Texto del ejercicio
La única medicina consistía en un bolita pastosa que producía una deshidratación
fatal. Cuenta Affonço que una jovencita se había trepado a una palmera para
lamer un poco de azúcar y fue vista por un schlop
[patriota cooperante], pagaría esa falta: delante de todo el grupo fue amarrada
de manos y pies, embadurnada con azúcar de palma y sobre ella se le echó un
buen puñado de hormigas rojas: gritaba de dolor y los jemeres rojos reían de
satisfacción. La joven sobreviviría unos cuantos días en agonía, ciega y sorda.
El mejor de los mundos. Y el lector con la garganta hecha un nudo.
Este
testimonio crudo, descarnado, de lo que es capaz la maldad, nace de la
preparación del juicio que se le llevaría a cabo a los funcionarios del
gobierno jemer, quienes hicieron posible cuatro años de horror por un mundo de
iguales. Y se materializa como hoy se lee debido a la indignante ceguera de la
intelectualidad francesa. Cuenta Denise Affonço que conversando con un académico
sobre los genocidios, le comenta sobre el camboyano y este la interrumpe para
decirle: "No entiendo por qué sigue hablando del genocidio jemer. Los
jemeres rojos solo hicieron bien en su país. Visité Phnom Penh en 1978 y todo
era normal, los camboyanos vivían felices y gozaban de perfecta salud", se
lo decía a quien tuvo que alimentarse en algún momento de carne verde en
descomposición, cubierta de gusanos, a quien vio morir a casi toda su familia
de enfermedad y hambre. El juicio y las condenas llegarían. El pueblo camboyano
fue liberado de los jemeres rojos por los vietnamitas en 1979. Las notas
tomadas por Affonço sirvieron en una primera instancia para ser parte del
juicio a los criminales rojos [que no azules, blancos o anaranjados, rojos como
la sangre de aquellos degollados cuando los jemeres se vieron vencidos, para no
dejar testigos de sus aberraciones liberadoras], luego, esas notas harían
posible este alegato de más de doscientas páginas.

Registros proporcionados
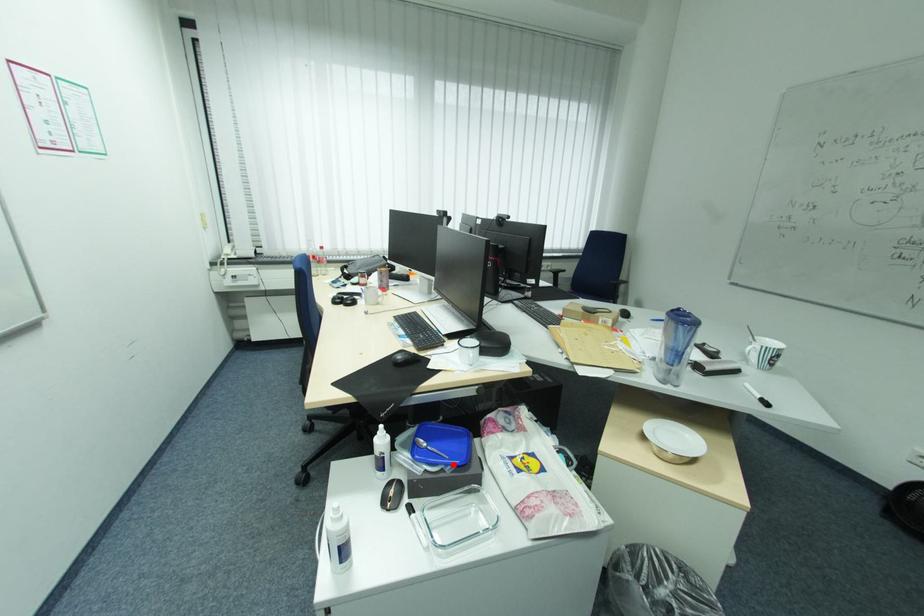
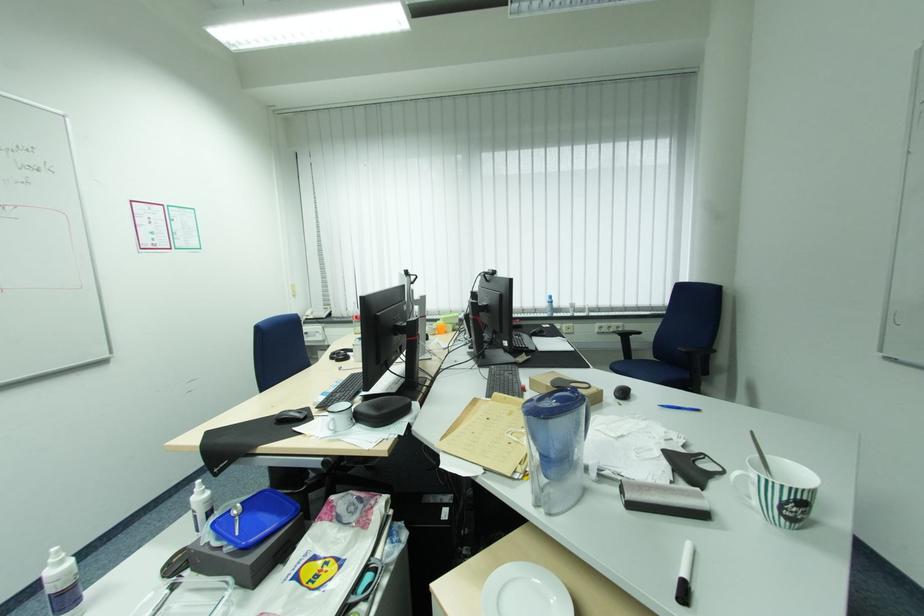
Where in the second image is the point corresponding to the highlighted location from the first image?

---

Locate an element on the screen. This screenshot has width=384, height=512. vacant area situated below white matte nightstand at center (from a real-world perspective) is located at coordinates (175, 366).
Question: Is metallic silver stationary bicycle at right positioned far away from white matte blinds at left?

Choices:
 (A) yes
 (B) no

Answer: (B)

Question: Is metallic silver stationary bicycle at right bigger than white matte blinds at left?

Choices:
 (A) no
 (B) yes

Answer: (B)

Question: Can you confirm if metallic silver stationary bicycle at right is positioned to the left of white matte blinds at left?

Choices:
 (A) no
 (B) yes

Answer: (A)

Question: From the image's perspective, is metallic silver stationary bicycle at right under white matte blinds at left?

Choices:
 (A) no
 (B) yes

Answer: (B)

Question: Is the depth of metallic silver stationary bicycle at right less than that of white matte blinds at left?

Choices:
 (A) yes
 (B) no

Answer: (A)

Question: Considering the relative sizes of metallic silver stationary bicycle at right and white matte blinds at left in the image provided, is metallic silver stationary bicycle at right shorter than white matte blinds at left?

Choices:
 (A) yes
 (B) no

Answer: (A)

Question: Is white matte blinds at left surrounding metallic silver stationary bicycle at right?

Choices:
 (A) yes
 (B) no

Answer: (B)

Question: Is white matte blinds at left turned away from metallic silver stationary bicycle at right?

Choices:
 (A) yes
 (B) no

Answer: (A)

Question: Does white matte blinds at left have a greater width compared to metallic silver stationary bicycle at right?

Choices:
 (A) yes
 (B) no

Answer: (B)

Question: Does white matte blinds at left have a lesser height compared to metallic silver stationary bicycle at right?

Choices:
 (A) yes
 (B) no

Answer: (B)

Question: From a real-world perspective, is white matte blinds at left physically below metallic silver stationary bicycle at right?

* * *

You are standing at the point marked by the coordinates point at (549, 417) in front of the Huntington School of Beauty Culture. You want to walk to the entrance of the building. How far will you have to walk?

Actividades propuestas
1. Responde estas preguntas sobre el texto del testimonio de Denise Affonço:
(a) ¿Qué provocaba la única medicina que se menciona?
(b) ¿En qué año afirmó el académico haber visitado Phnom Penh?
(c) ¿Quiénes liberaron al pueblo camboyano de los jemeres rojos, y en qué año?
2. Reproduce sin cambios el pasaje del texto sobre el testimonio de Denise Affonço que comienza con "La única medicina" y sigue hasta "hecha un nudo.".
3. Prolonga el texto sobre el testimonio de Denise Affonço a partir de su última oración.

Respuestas
1.
(a) Una deshidratación fatal.
(b) En 1978.
(c) Los vietnamitas, en 1979.

2.
La única medicina consistía en un bolita pastosa que producía una deshidratación
fatal. Cuenta Affonço que una jovencita se había trepado a una palmera para
lamer un poco de azúcar y fue vista por un schlop
[patriota cooperante], pagaría esa falta: delante de todo el grupo fue amarrada
de manos y pies, embadurnada con azúcar de palma y sobre ella se le echó un
buen puñado de hormigas rojas: gritaba de dolor y los jemeres rojos reían de
satisfacción. La joven sobreviviría unos cuantos días en agonía, ciega y sorda.
El mejor de los mundos. Y el lector con la garganta hecha un nudo.

3.
Denise
Affonço, ya en Francia con su hijo Jean-Jacques (quien contaba con quince años
para cuando son liberados, sobrevivió separado de su madre en otra granja,
ideologizado a tal punto que no llegó a expresar afecto por su madre sino
muchos años después de su llegada a Francia. Anota Affonço que "esos
monstruos se sirvieron de los niños para espiar a los adultos, sus padres, a
quienes consideraban podridos, corruptos e irrecuperables"), tendría que
esperar hasta 2007 para que el perdón real sobre los principales genocidas
camboyanos fuese abolido y pudiesen ser condenados a cadena perpetua. Entre
componendas políticas británicas, estadounidenses, francesas, chinas y
vietnamitas, la mayor matanza en la historia del comunismo (porcentualmente se
acabó con la cuarta parte de la población, dos millones de seres humanos en
cuatro años) siempre encontró un dique que hacía frente a su divulgación. Este
testimonio bastaría para que la impudicia revolucionaria, la granuja chupóptera
comunista y toda su bellaquería convertida en partidos políticos se prohibiera
a sí misma. Pol Pot, saludado en París desde el Le Monde
cuando sus fuerzas tomaron Phnom Penh, fue condenado a cadena perpetua en 1997
por sus propios lugartenientes, moriría en la jungla. El resto de la cipayería
soñadora de los jemeres paga condenas de prisión perpetua, muchos morirían
durante el juicio y otros caerían en la insania mental: luego de 25 años de
aquel infierno y siendo quizás la primera y única vez que el mundo condena
efectivamente a la hez comunista, se instaura en Camboya el Núremberg tan debido a "la ideología más
sanguinaria de la época, el comunismo maoísta que inspiró a Pol Pot", en
palabras de quien sobrevivió a la maldad convertida en hambre, Denise Affonço.